Faisant le constat d’évolutions de la société, du rapport à l’animal, des attentes des citoyens-consommateurs, Interbev propose de mieux répondre aux exigences sociales et écologiques en s’inscrivant dans une démarche d’amélioration continue. L’ensemble de la filière élevage et viande, réunie au sein d’Interbev, s’était déjà structurée fin 2015 autour d’une commission sur les enjeux sociétaux. En établissant leur plan de filière, les cinq sections (bovins, veaux, ovins, équins et caprins) ont décidé de s’engager dans une démarche de responsabilité sociétale collective, encadrée par la norme ISO 26 000. Cette démarche, nommée Pacte pour un engagement sociétal, vise à l’amélioration continue des pratiques sur les enjeux de l’environnement, de la protection animale et de la nutrition-santé. Ce pacte privilégie la concertation avec la société civile. L’interprofession va ainsi poursuivre les discussions entamées en 2014 avec quatre organisations de protection de l’environnement (FNE, FNH, WWF France et Greencross). Elle débute également des concertations avec quatre associations de protection animale (CIWF, Welfarm, OABA et LFDA) ainsi que des échanges avec les associations de consommateurs. Interbev veut avancer sur ces sujets au rythme de la recherche et du développement en se servant d’indicateurs, à l’image du programme de réduction des émissions de gaz à effet de serre Life Beef Carbon. Pour Interbev, la réponse aux attentes sociétales passe aussi par le maintien d’un maillage d’abattoirs de proximité où se font 60 % des abattages d’ovins. L’interprofession rappelle qu’ils valorisent les animaux environnants et fournissent des emplois en zone rurale.

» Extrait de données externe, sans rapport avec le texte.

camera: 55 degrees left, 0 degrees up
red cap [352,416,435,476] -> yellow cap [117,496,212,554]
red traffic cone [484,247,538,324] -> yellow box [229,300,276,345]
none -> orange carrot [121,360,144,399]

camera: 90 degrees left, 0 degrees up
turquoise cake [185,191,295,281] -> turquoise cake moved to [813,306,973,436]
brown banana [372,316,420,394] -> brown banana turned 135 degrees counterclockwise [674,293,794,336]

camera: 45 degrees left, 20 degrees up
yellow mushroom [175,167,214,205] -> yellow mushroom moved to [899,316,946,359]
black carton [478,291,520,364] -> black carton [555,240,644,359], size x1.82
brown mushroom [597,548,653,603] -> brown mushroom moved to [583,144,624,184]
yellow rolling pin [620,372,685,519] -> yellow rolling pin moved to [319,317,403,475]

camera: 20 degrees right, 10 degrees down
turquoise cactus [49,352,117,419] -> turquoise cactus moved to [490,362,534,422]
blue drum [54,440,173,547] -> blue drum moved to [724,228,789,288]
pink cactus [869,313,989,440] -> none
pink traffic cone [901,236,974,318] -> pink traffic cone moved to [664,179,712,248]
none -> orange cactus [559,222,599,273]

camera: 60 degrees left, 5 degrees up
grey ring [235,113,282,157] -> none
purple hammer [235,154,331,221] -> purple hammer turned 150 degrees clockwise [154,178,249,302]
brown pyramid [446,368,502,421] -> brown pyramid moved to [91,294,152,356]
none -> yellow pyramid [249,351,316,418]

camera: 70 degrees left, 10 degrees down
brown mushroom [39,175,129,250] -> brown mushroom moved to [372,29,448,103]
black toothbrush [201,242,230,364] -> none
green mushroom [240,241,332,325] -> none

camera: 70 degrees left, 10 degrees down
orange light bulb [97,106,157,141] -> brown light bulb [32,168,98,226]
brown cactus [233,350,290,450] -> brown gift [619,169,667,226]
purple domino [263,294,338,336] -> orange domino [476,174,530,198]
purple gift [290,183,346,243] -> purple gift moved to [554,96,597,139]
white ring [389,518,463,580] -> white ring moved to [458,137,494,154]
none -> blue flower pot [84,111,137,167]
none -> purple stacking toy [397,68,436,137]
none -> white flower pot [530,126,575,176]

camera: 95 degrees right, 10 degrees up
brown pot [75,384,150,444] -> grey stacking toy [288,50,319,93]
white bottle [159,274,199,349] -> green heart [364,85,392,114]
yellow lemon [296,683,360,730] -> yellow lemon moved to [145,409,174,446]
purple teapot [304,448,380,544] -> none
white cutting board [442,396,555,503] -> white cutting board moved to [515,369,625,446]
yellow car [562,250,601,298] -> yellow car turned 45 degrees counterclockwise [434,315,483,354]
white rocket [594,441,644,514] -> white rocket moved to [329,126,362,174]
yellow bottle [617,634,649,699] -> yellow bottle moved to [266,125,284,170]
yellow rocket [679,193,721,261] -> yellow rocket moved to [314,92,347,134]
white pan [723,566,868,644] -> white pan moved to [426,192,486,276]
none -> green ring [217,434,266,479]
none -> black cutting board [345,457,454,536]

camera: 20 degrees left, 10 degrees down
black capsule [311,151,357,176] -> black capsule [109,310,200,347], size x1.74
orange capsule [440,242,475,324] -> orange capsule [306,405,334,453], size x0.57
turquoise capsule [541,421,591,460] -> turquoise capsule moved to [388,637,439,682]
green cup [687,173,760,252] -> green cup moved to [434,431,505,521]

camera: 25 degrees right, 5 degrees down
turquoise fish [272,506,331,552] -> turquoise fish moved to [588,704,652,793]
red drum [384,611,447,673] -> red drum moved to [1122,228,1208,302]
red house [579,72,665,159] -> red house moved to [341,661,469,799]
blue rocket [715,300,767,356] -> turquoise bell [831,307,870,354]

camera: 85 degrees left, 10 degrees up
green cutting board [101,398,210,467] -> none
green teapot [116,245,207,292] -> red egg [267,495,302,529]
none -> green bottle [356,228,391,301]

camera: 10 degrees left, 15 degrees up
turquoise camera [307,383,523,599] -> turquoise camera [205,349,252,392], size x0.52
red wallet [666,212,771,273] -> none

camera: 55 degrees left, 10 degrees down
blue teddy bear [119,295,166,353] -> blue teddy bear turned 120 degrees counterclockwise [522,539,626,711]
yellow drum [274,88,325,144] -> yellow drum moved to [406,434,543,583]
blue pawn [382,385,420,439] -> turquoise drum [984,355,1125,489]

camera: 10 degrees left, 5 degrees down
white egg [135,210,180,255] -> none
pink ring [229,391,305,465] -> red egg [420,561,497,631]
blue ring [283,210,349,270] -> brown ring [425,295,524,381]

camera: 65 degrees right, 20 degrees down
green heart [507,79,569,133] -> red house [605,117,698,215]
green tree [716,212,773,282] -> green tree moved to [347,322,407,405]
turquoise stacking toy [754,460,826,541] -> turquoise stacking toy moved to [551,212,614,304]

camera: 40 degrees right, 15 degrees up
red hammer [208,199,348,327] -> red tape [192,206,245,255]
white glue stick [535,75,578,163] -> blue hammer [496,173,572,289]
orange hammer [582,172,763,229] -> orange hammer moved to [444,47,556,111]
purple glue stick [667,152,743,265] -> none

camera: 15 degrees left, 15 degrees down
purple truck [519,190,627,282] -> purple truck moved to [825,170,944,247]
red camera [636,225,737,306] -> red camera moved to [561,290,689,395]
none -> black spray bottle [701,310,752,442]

Une interprofession nationale pour coordonner les actions en lait de brebis

Le plan de filière inclut également un large volet spécifique aux ovins laitiers. Après une description des quatre bassins laitiers (Rayon de roquefort - 63 % du lait-, Pyrénées-Atlantiques - 23 % -, Corse - 2 % - et hors bassin - 12 %-) et des atouts du lait français, le document décrit les ambitions de la filière. La première action, déjà initiée, concerne la gouvernance et la structuration de la filière avec la création de l’association France Brebis Laitière qui regroupe les trois interprofessions historiques (Corse, Pyrénées-Atlantiques et Roquefort) ainsi que les opérateurs hors interprofession et le Comité national des brebis laitières. Cette association pourrait devenir à terme une interprofession nationale. Elles pourraient accompagner les éleveurs dans leur structuration en organisation de producteurs comme c’est déjà le cas pour trois OP de Roquefort et trois OP des Pyrénées-Atlantiques. La filière souhaite également encourager et accompagner la contractualisation obligatoire qu’elle souhaite mettre en place.

Des ambitions pour les pâtes pressées et l'ultra-frais

Plus généralement, France Brebis Laitière veut encourager la consommation de fromage de brebis en France comme à l’étranger. Actuellement, 73 % des foyers français achètent du brebis, en moyenne 6,3 fois par an. L’objectif est de passer à 80 % de foyers acheteurs à une fréquence de 10 actes par an, notamment en incitant les consommateurs du Nord de la Loire, en rajeunissant la cible de communication et en proposant de consommer ces produits en dehors du plateau de fromage. Si, pour l’horizon 2022, la filière espère une stabilisation de la consommation des pâtes persillées, elle se veut ambitieuse en tablant sur une croissance de 25 à 30 % du tonnage en pâtes pressées et un triplement des volumes en ultra-frais (passant de 11 000 à 30 000 tonnes). Les acteurs de France Brebis Laitière s’engagent aussi à s’approprier la thématique de l’export pour viser, d’ici 2022, une croissance de 25 à 30 % des roqueforts exportés et de 10 à 20 % des pâtes pressées.

Les produits au lait de brebis sont déjà haut de gamme avec 44 % des fromages en AOP (Roquefort, Ossau-Iraty et Brocciu) et 8 % du lait en bio. La filière veut cependant continuer à développer les tonnages commercialisés avec une mention valorisante, par exemple en soutenant la démarche AOP Pérail. Les acteurs du lait de brebis veulent aussi approfondir leurs connaissances technologiques sur le lait et mieux percevoir l’image que les consommateurs se font des fromages et des yaourts au lait de brebis.